How to visualise the length of representative sequences after dada2 filtering

Hajar · October 4, 2018, 10:03am

I am using dada2 filtering without trimming as this trimming discarded 70%-80% of my reads which was not acceptable. So I decided to trim the length after I got representative sequences.
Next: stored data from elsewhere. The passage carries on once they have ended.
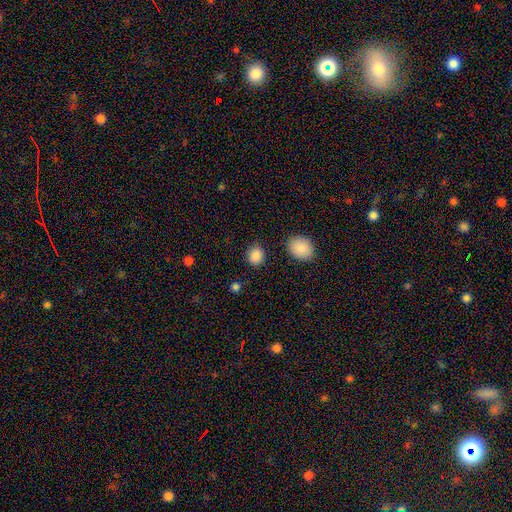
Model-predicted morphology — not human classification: This is clearly a smooth galaxy (87%). How rounded: likely round (68%). Merging: clearly none (84%).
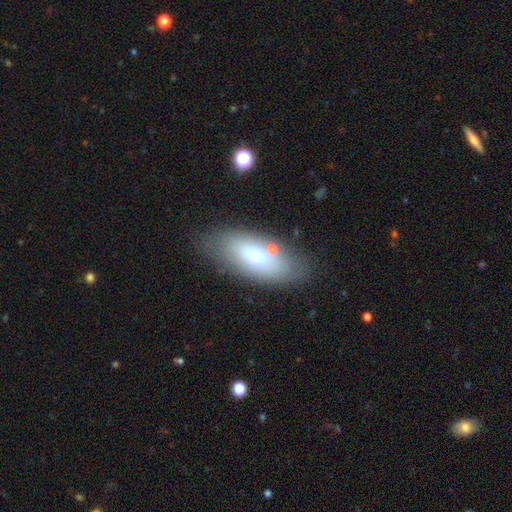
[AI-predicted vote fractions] smooth 65%, featured or disk 27%, star or artifact 9%. Down the decision tree: how rounded — in between (85%); merging — none (74%).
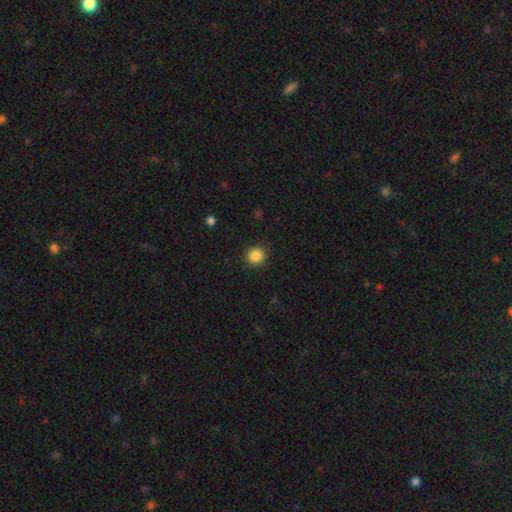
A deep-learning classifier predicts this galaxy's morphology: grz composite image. It shows a smooth galaxy with no disk features (86%) that is round (92%). Merging: none (91%).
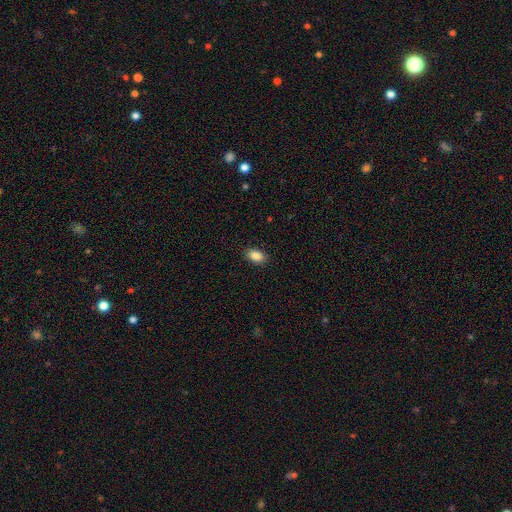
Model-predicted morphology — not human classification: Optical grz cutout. It shows a smooth galaxy with no disk features (88%) that is in between round and cigar-shaped (89%). Merging: none (89%).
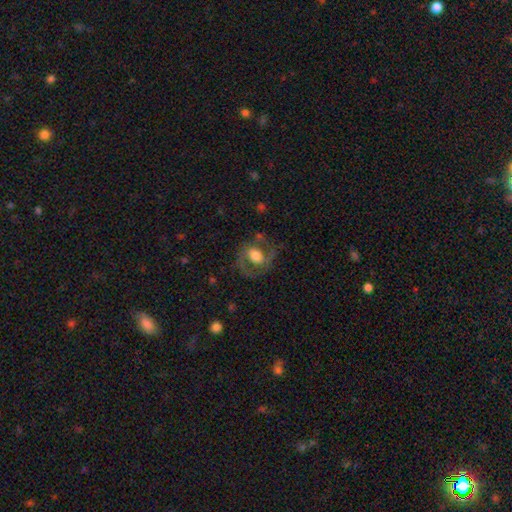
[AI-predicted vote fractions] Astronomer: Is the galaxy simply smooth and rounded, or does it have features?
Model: featured or disk — 62%.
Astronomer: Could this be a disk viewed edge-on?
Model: no — 96%.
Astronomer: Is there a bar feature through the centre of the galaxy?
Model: no — 51% (runner-up: weak, 34%).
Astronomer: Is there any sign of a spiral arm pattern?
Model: yes — 71%.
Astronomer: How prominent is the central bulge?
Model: moderate — 53% (runner-up: large, 35%).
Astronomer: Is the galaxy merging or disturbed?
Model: none — 66%.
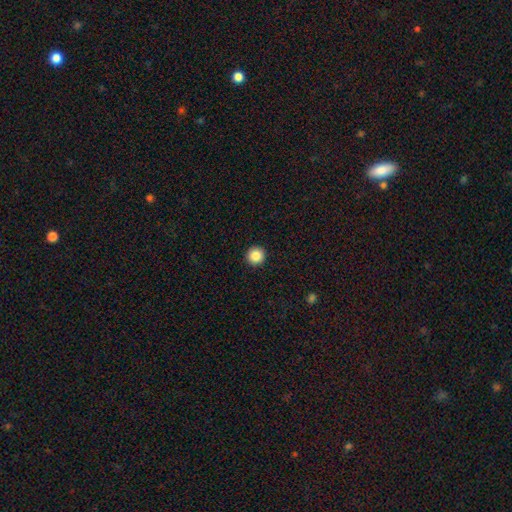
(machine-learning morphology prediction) The model was most divided on "smooth or featured": smooth: 87%, star or artifact: 10%, featured or disk: 4%. More confident: how rounded — round (96%); merging — none (93%).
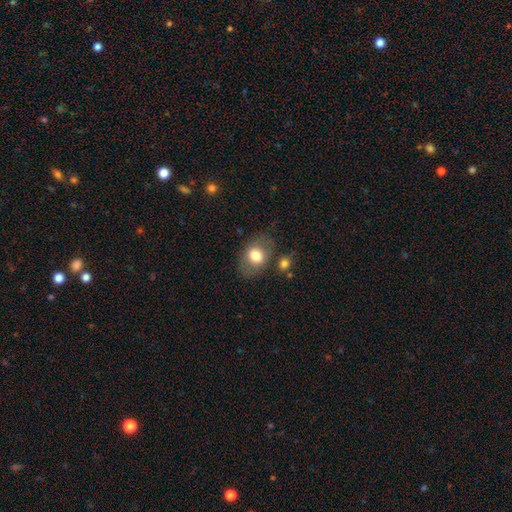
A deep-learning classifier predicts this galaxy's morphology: smooth-or-featured: smooth: 74% | featured or disk: 18% | star or artifact: 8%
  how-rounded: in between: 70% | round: 29% | cigar-shaped: 1%
  merging: none: 70% | minor disturbance: 17% | major disturbance: 7% | merger: 6%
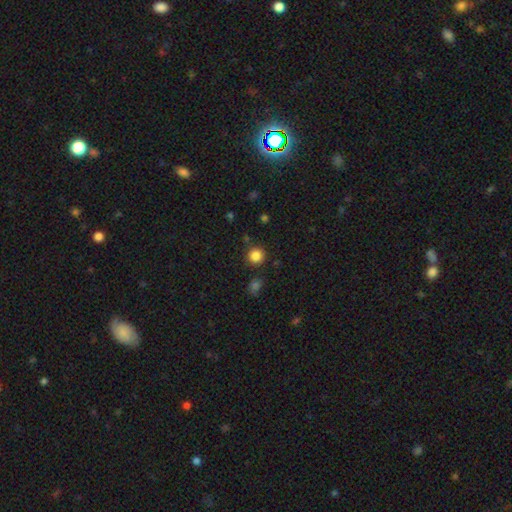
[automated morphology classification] Smooth or featured? smooth (85%)
How rounded? round (94%)
Merging? none (87%)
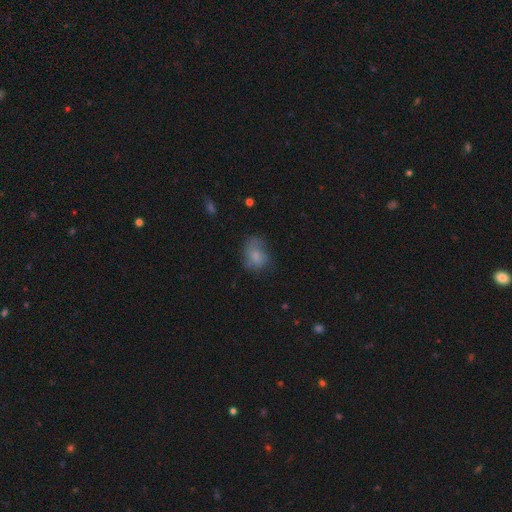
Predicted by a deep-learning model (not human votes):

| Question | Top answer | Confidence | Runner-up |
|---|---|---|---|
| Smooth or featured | smooth | 70% | featured or disk (20%) |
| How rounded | in between | 64% | round (35%) |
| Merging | none | 51% | minor disturbance (30%) |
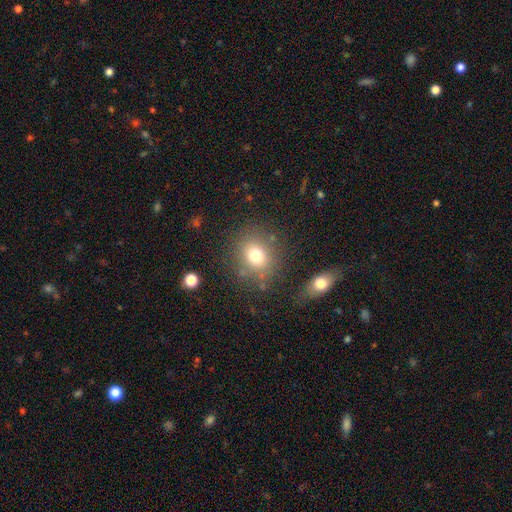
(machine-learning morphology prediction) smooth 74%, star or artifact 14%, featured or disk 11%. Down the decision tree: how rounded — round (74%); merging — none (78%).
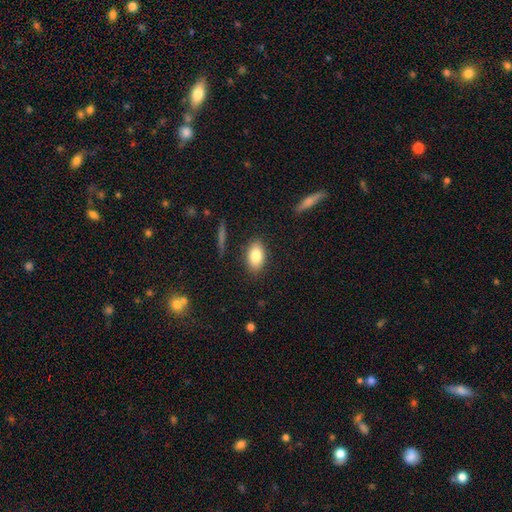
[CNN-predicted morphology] type=smooth (81%); roundness=in between (90%); merging=none (86%).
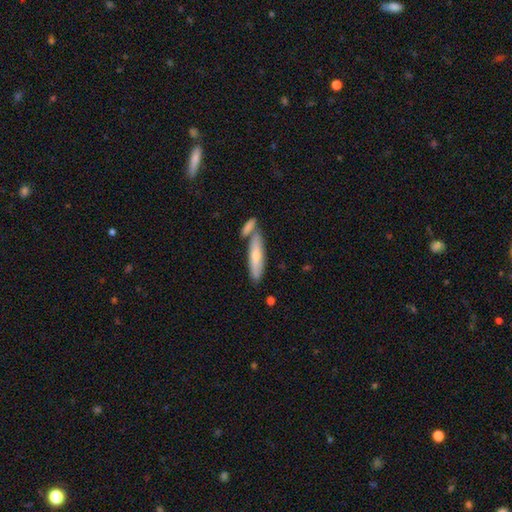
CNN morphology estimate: Q: Smooth or featured?
A: smooth (55%); runner-up: featured or disk (39%)
Q: How rounded?
A: cigar-shaped (75%); runner-up: in between (24%)
Q: Merging?
A: none (65%); runner-up: merger (20%)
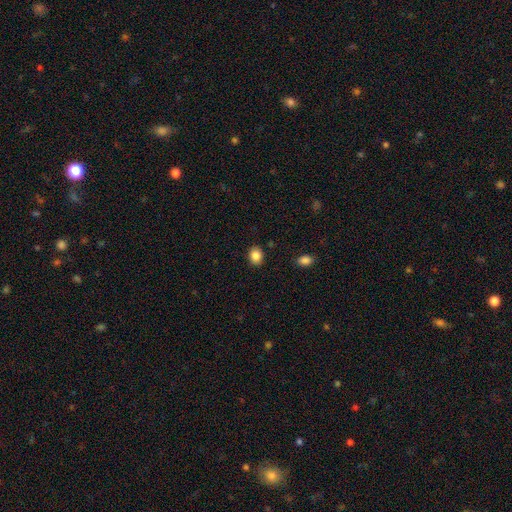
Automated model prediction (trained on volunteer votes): This is clearly a smooth galaxy (86%). How rounded: possibly round (50%). Merging: clearly none (89%).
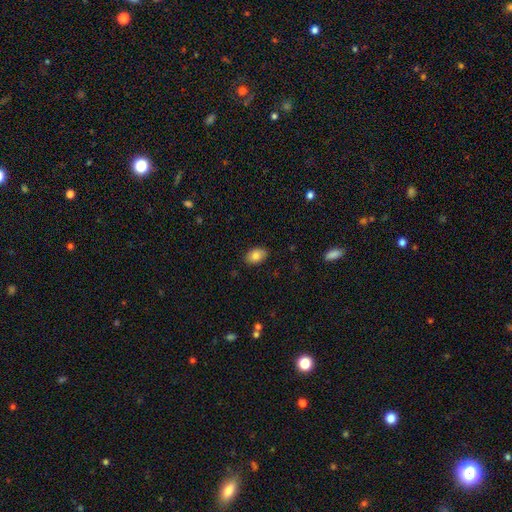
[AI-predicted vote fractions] Smooth or featured? Predicted: smooth (p=0.84). How rounded? Predicted: in between (p=0.87). Merging? Predicted: none (p=0.86).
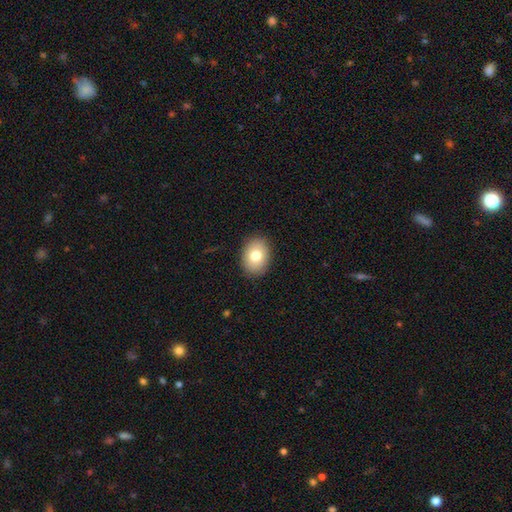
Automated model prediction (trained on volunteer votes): Q: Smooth or featured?
A: smooth (77%); runner-up: featured or disk (13%)
Q: How rounded?
A: in between (64%); runner-up: round (35%)
Q: Merging?
A: none (88%); runner-up: minor disturbance (8%)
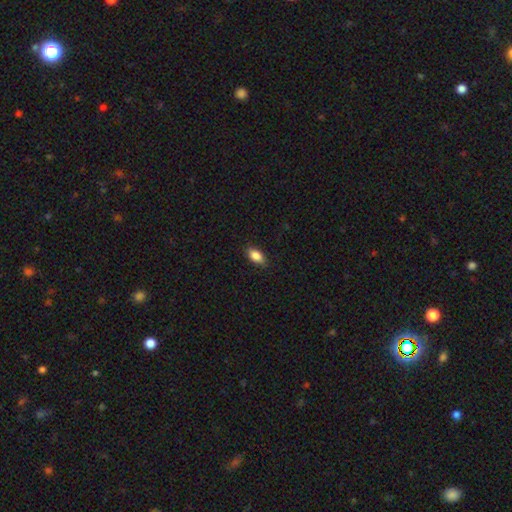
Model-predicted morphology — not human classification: Smooth or featured: smooth — 87% (star or artifact — 8%)
How rounded: in between — 89% (round — 6%)
Merging: none — 86% (minor disturbance — 11%)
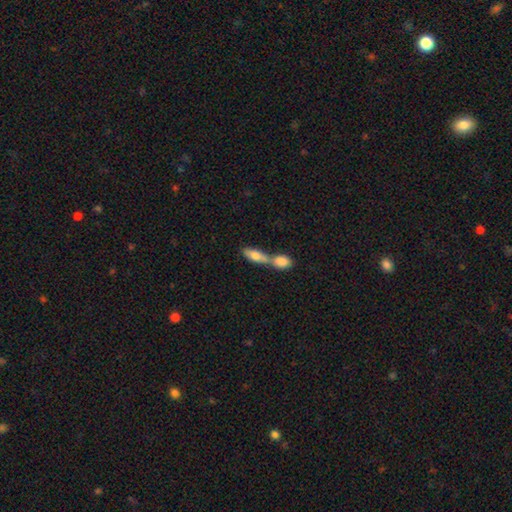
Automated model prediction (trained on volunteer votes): Morphology: type=smooth (76%); roundness=in between (72%); merging=merger (73%).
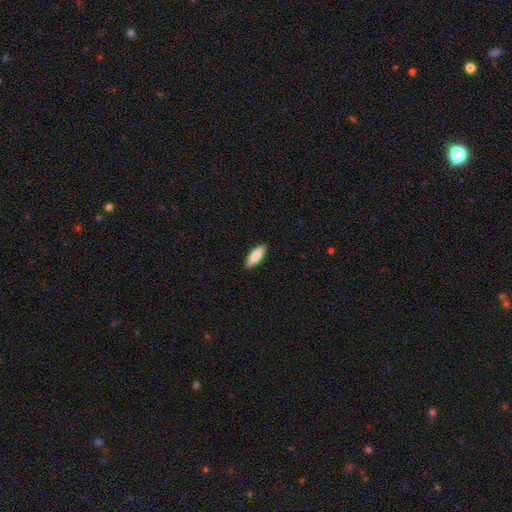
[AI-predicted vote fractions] A smooth galaxy with no disk features (83%) that is in between round and cigar-shaped (61%).

Vote fractions:
- Smooth or featured? smooth: 83% / featured or disk: 12% / star or artifact: 5%
- How rounded? in between: 61% / cigar-shaped: 37% / round: 2%
- Merging? none: 90% / minor disturbance: 8% / major disturbance: 2% / merger: 1%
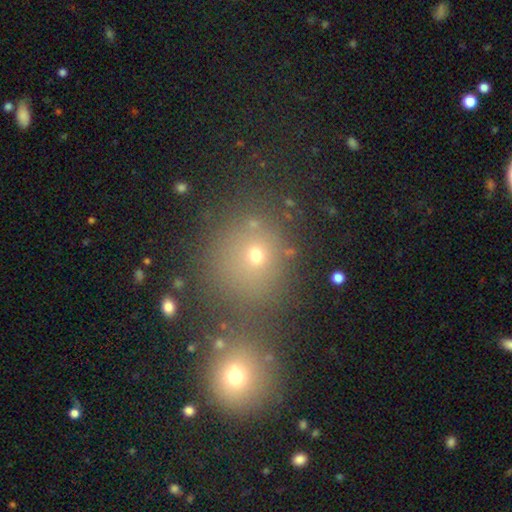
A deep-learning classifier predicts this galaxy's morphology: A smooth galaxy with no disk features (62%) that is round (87%). Merging: none (62%).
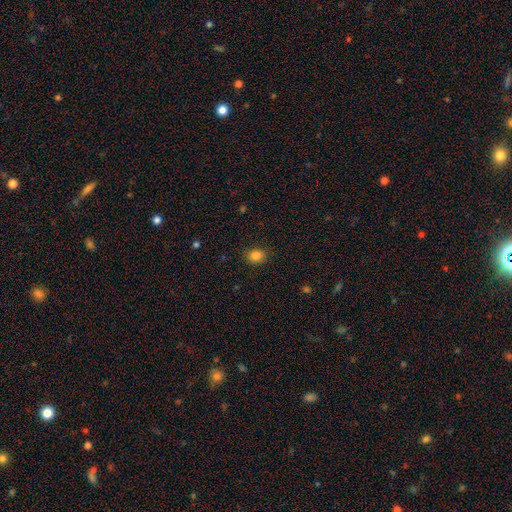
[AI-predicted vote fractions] Smooth or featured? smooth (84%)
How rounded? round (53%)
Merging? none (88%)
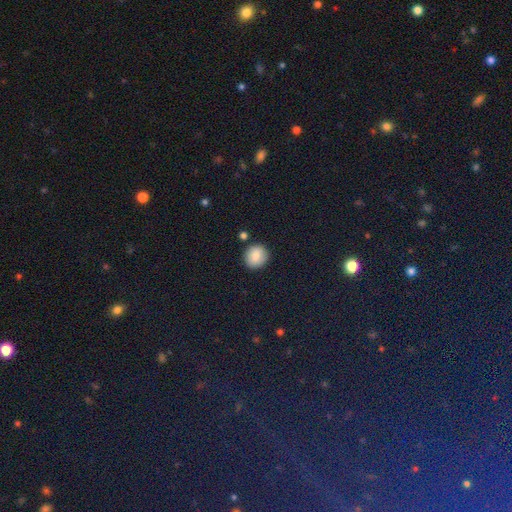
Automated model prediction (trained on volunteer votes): Overall: smooth (84%). How rounded: round (84%). Merging: none (84%).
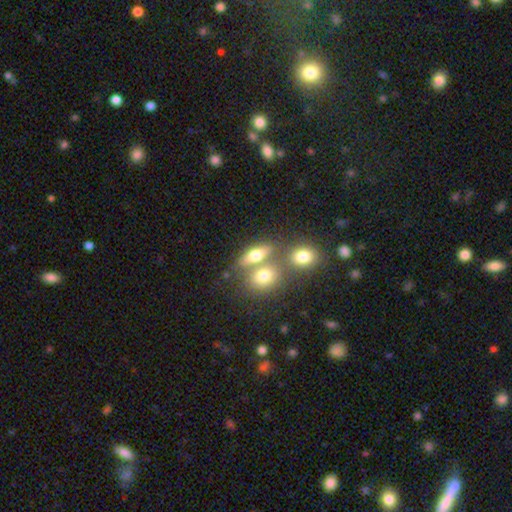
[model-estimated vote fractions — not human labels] smooth-or-featured: smooth: 65% | featured or disk: 25% | star or artifact: 11%
  how-rounded: in between: 55% | round: 33% | cigar-shaped: 12%
  merging: none: 44% | merger: 41% | minor disturbance: 9% | major disturbance: 5%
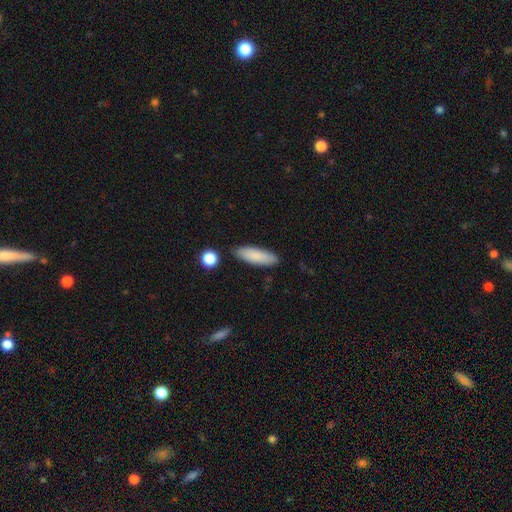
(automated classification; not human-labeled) Morphology: type=smooth (85%); roundness=in between (56%); merging=none (84%).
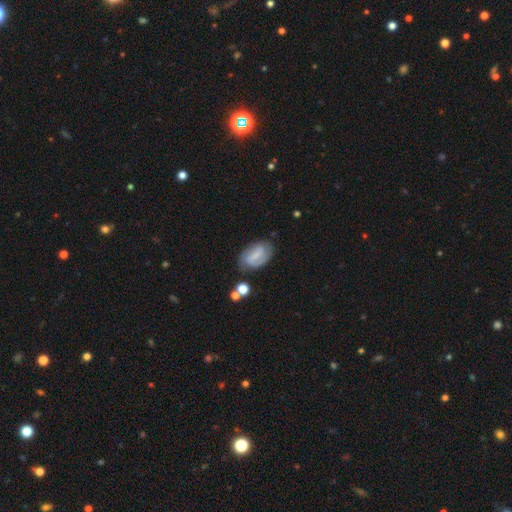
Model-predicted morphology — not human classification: This appears to be a featured or disk galaxy (62%) with a weak bar (46%), 2 (77%) medium (42%) spiral arms (85%) and a small central bulge (43%). Merging: none (70%).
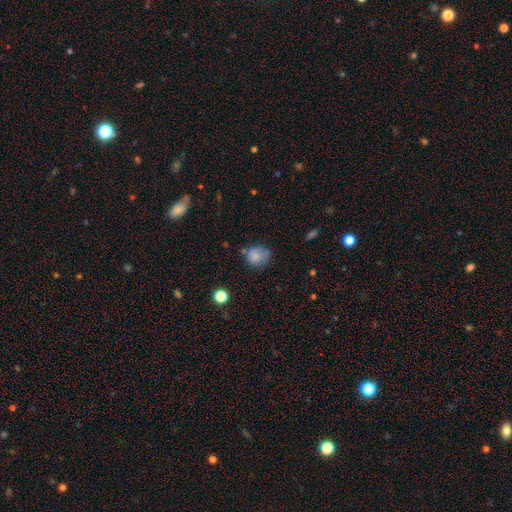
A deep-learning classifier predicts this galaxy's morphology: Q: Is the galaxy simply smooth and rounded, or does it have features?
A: smooth — 78%.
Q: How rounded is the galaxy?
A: round — 78%.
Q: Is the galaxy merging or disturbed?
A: none — 63%.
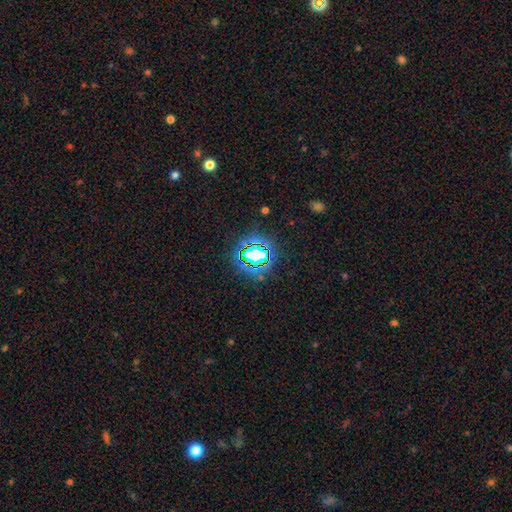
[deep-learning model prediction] smooth_or_featured: star or artifact (p=0.66) [alt: smooth p=0.23]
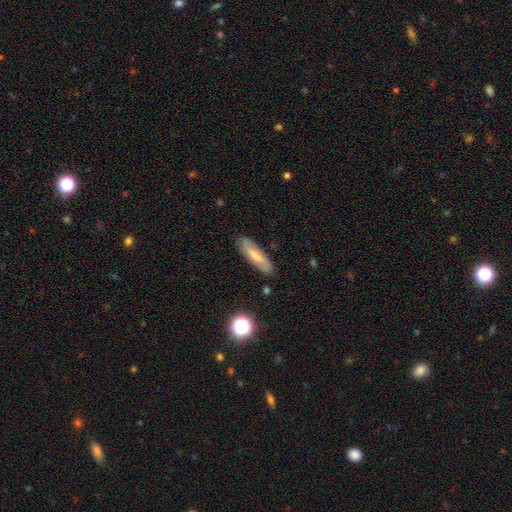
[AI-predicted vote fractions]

I looked in the form how to do that but I did not find any answer.
here the command used:
qiime dada2 denoise-paired
–i-demultiplexed-seqs demux-lane2-all.qza
–p-trunc-len-f 0
–p-trunc-len-r 0
–p-chimera-method none
–p-n-threads 0
–output-dir dada2
–verbose

R version 3.4.1 (2017-06-30)
Loading required package: Rcpp
DADA2 R package version: 1.6.0

Filtering

…
2) Learning Error Rates
Not all sequences were the same length.
Not all sequences were the same length.
2a) Forward Reads
Initializing error rates to maximum possible estimate.
Sample 1 - 1381178 reads in 388236 unique sequences.
selfConsist step 2
selfConsist step 3
selfConsist step 4
selfConsist step 5
Convergence after 5 rounds.
2b) Reverse Reads
Initializing error rates to maximum possible estimate.
Sample 1 - 1381178 reads in 560079 unique sequences.
selfConsist step 2
selfConsist step 3
selfConsist step 4
Convergence after 4 rounds.

Denoise remaining samples Not all sequences were the same length.
Not all sequences were the same length.
.Not all sequences were the same length.

Please does anyone know how to visualise all my seqs length and also trim to the same length before taxonomic analysis?

Thanks a lot.

thermokarst · October 4, 2018, 1:24pm

Hello @Hajar!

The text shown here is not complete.